I was really curious and prepared myself to be amazed.

This is the story of Jane Jameson, a librarian who loses her job as soon as the book starts and to top it off, ends up being shot to death in the same day. She is rescued by Gabriel and he turns her to save her life. sort of. 
The book is mostly about Jane dealing with her new condition, looking for a new job, dodging her mother and solving the mysterious problems that seem to follow her anywhere.
Can Jane deal with her new condition while still being who she always was and keeping the affection from her family?

Nope, I did not get to be amazed by this one after all.
I had really high expectations but I think I had a good excuse. The werewolf trilogy was really good and despite the fun vibe it had, I read it with a sense of balance, meaning the fun was good but the serious parts were well inserted too. There was balance between the two things or, maybe, I just managed to read it that way.
In this book's case I didn't feel that. Jane sees herself in funny situations, obviously the author planned on writing this with a funny/light goal in mind but for me, this seemed over the top and the fun parts seemed pushed and didn't mesh with the elements I liked most in the story.

At this point I start to think there's something wrong with me. This is another of a somewhat good number of books that are written to be funny, re meant to be funny but that I can't seem to enjoy that way. I like fun books but I need balance, I need serious stuff too. My life isn't a line of laughs, I don't think anyone, no matter what, can be in high spirits all the time. The way I see it, the fun moments/parts/things are so because we can compare them to more serious things, thus enjoy them more too. Again, balance.
I don't know if I'm being too picky with this but here it is. I enjoy the fun stuff more if I know there's something to compare it with. I don't know, I'm making a huge issue out of nothing perhaps, but it's the way I see things and that affects how I "judge" my books.

All this considered, I ended up feeling a bit annoyed. I mean, the other books by the author felt good, I found them funny too but better. Is the problem only mine?
Anyway, this story has interesting elements, the idea that new vampires have a sort of guidance in their sires and in the community that welcomes them is refreshing. I also liked that Jane keeps her personality, that she has friends and goals. I think I'd have liked to see more about the vampires as a society instead of colored scenes here and there that only existed for plot purposes. Again, another of my needs, I want a structured world to understand. I think this felt flat because of the silly parts.
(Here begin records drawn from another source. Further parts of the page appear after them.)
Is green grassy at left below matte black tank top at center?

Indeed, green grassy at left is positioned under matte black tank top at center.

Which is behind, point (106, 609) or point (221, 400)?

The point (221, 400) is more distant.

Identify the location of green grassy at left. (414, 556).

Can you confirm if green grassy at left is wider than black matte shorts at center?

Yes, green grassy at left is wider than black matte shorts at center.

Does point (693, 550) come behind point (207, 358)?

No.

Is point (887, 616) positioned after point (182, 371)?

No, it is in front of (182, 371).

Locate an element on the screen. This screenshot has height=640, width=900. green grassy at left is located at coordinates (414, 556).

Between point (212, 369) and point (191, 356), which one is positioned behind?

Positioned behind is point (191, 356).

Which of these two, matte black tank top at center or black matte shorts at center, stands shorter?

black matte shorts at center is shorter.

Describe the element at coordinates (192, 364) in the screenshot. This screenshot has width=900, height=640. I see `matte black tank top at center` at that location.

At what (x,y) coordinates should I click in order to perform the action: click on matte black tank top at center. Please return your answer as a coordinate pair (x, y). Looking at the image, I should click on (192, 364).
I think the most serious things like Jane's thoughts about her new condition, about what it means to be a vampire, to have to look at things differently and the relationship to those she's close to, how it was affected, these serious things didn't get enough air time in my opinion. The way things are done is an obvious delay tactic - to be further developed in the next 3 books in the series certainly - and seemed there just to give the idea a thought. Not enough for me, and not well done.
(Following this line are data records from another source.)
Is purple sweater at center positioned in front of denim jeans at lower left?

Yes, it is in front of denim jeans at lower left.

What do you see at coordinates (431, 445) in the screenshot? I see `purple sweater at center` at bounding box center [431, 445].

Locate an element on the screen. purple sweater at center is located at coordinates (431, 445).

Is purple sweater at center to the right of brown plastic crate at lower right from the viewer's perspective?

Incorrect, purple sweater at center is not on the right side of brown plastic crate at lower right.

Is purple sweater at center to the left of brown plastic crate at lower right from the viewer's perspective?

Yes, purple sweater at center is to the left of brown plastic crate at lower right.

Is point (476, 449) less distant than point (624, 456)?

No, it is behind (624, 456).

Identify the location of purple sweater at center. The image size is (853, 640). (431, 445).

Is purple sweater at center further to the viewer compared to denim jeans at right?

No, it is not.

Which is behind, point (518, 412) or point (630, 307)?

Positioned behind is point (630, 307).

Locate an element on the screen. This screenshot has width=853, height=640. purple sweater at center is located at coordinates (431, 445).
There's the romance. I liked the idea of a sire looking for and trying to protect a new vampire. I liked the attraction between them. I think this is an interesting type of relationship to develop but they didn't seem to deal with it that well. Again, all the suggested funny things and the overall feel of the story kind of put this aside and I didn't really appreciate how things were done, nor did I believe much in their feelings, not the way it was shown to me at least.
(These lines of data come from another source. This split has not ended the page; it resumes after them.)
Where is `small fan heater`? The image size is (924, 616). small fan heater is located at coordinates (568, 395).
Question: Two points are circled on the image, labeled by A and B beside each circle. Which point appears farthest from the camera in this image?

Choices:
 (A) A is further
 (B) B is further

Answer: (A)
All in all, not the best of reads, despite the good parts - which exist I'll confess.
This made me decide to skip the rest of the series, I'm just not fully invested in Jane and her adventures, although I'm sad because she's a librarian an I like books about/with librarians.
I'll jump to the spin off instead. I hope that, with different couples as protagonists, the focus is more intense on them and their lives because it needs a finished book to achieve a HEA more convincingly (I hope!).
As for this one, too bad. I won't give on the author no, but I'm sad about this one.